* _Goal of the exercise_: Could you reproduce the lines below from the one with "cell phone: none" through the one with "remote control: present"? Keep both ends and add nothing.

* _Task material_:
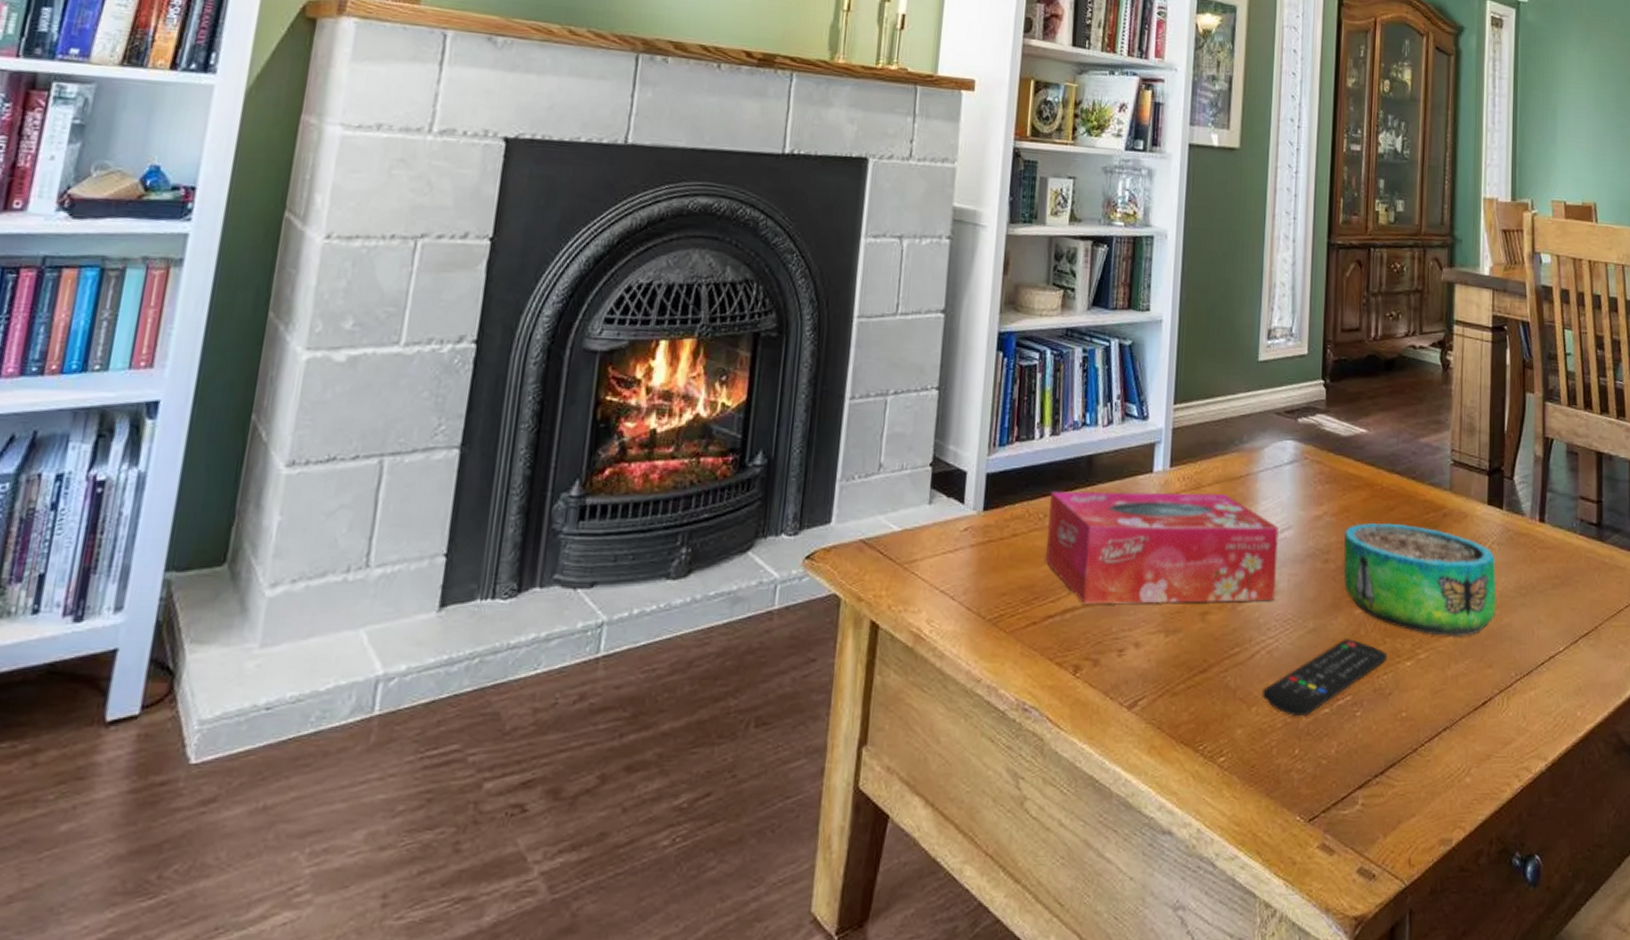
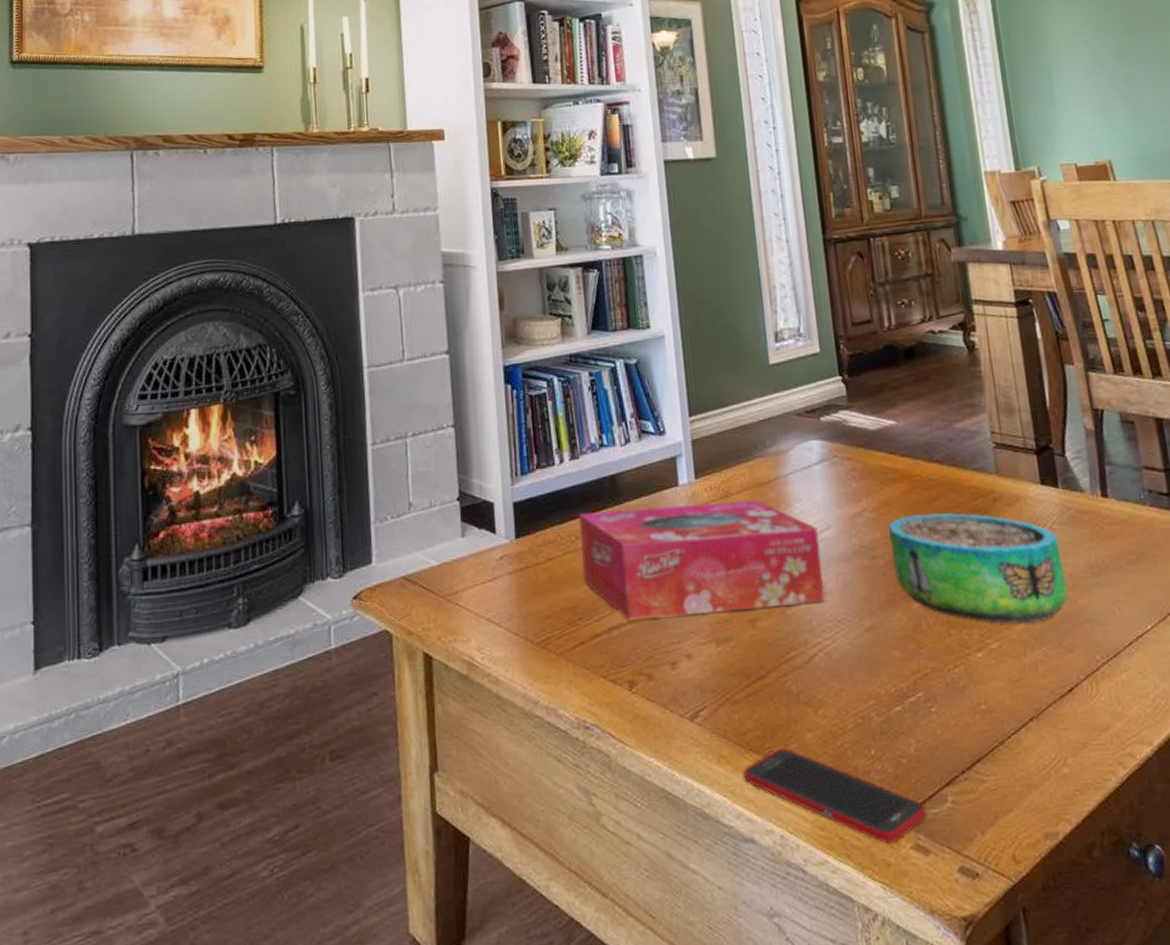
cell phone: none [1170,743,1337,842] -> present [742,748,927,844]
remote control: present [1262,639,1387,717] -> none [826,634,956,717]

* * *

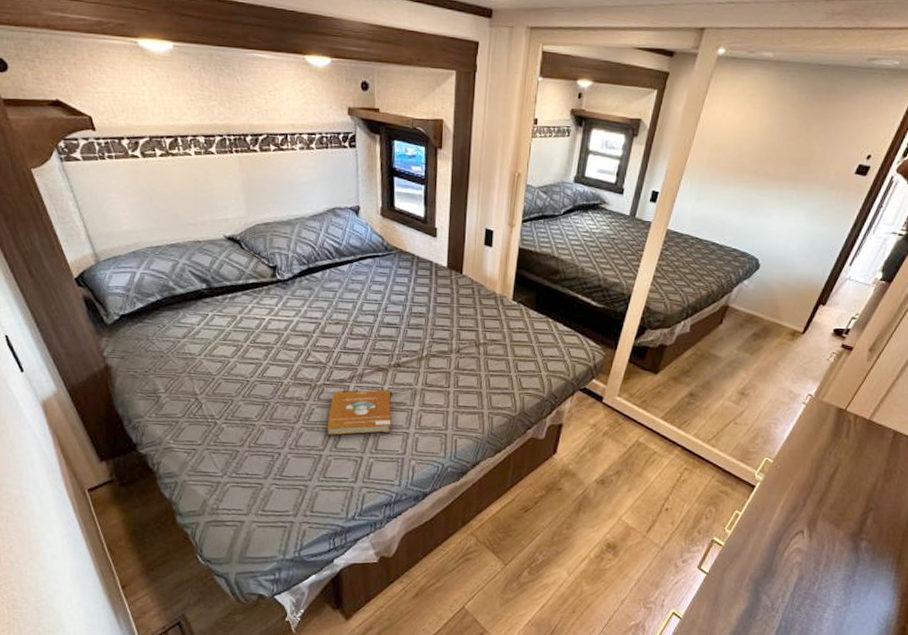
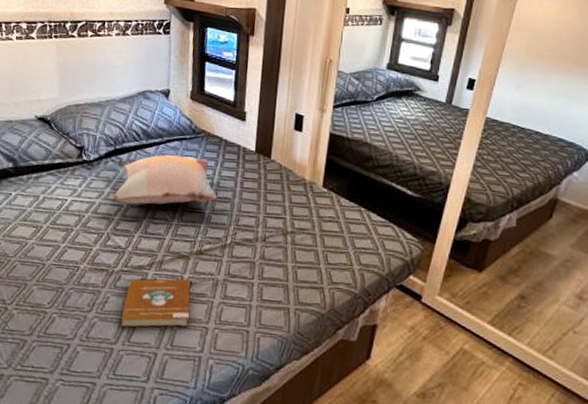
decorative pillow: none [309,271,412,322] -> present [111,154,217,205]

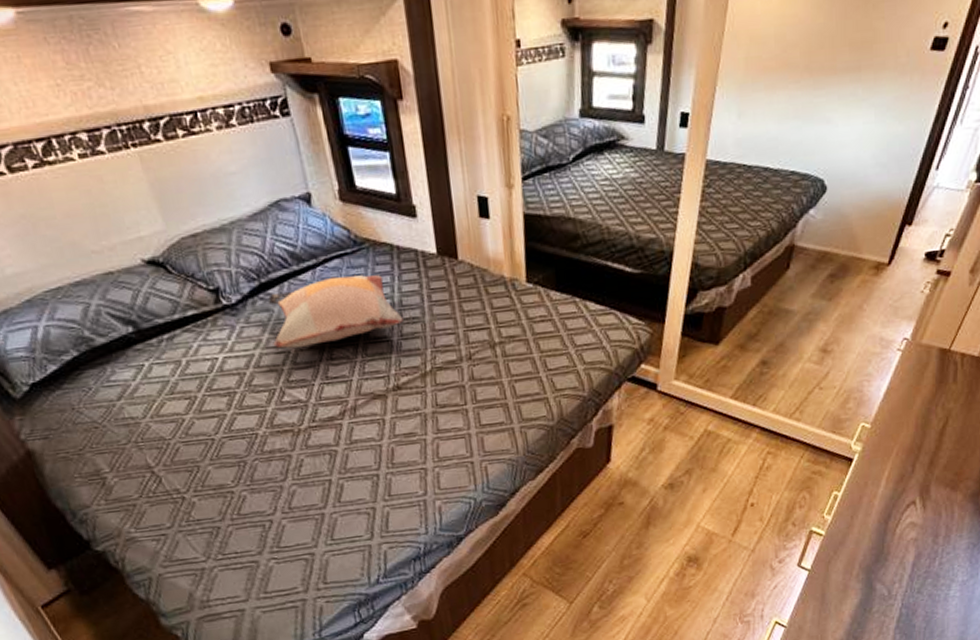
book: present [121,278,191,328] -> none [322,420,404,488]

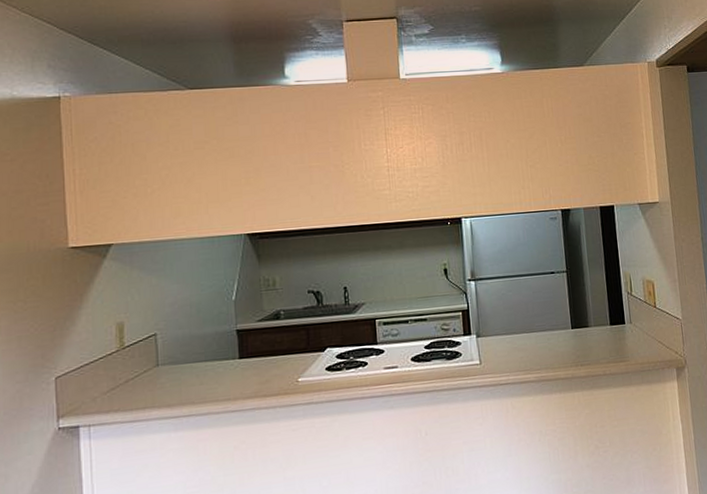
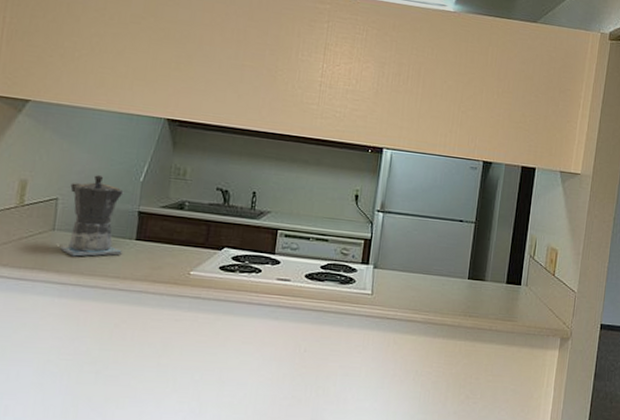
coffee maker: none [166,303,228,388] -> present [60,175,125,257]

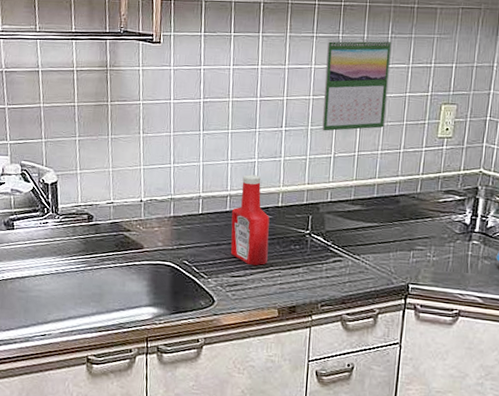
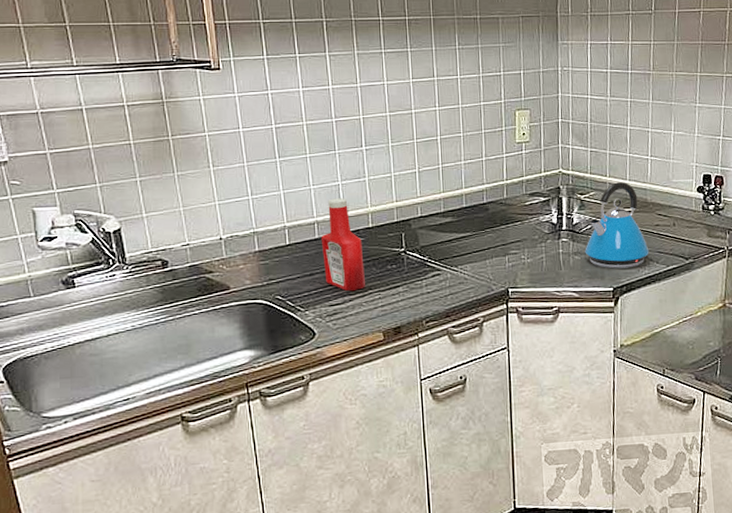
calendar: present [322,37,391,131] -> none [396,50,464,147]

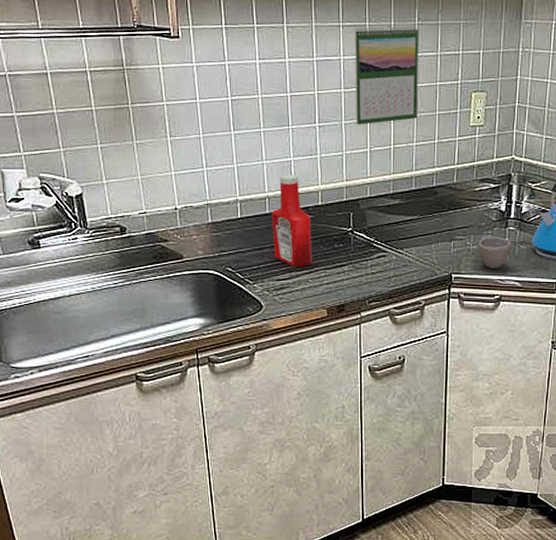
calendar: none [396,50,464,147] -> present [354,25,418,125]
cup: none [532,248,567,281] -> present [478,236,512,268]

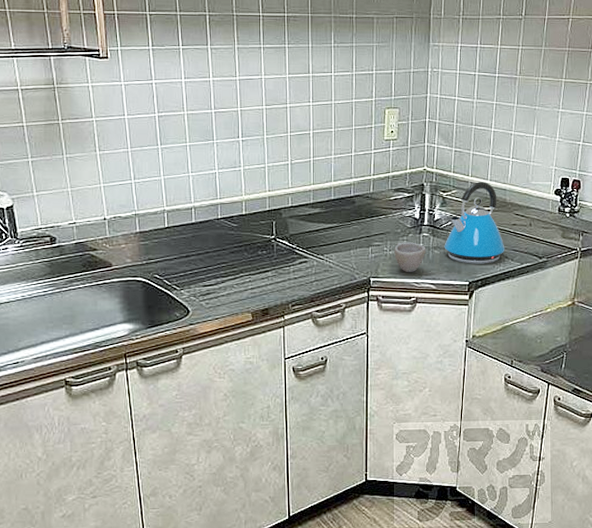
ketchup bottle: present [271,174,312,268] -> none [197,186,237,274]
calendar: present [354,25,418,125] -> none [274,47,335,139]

* _Result below_:
cell phone: none [1170,743,1337,842] -> present [742,748,927,844]
remote control: present [1262,639,1387,717] -> none [826,634,956,717]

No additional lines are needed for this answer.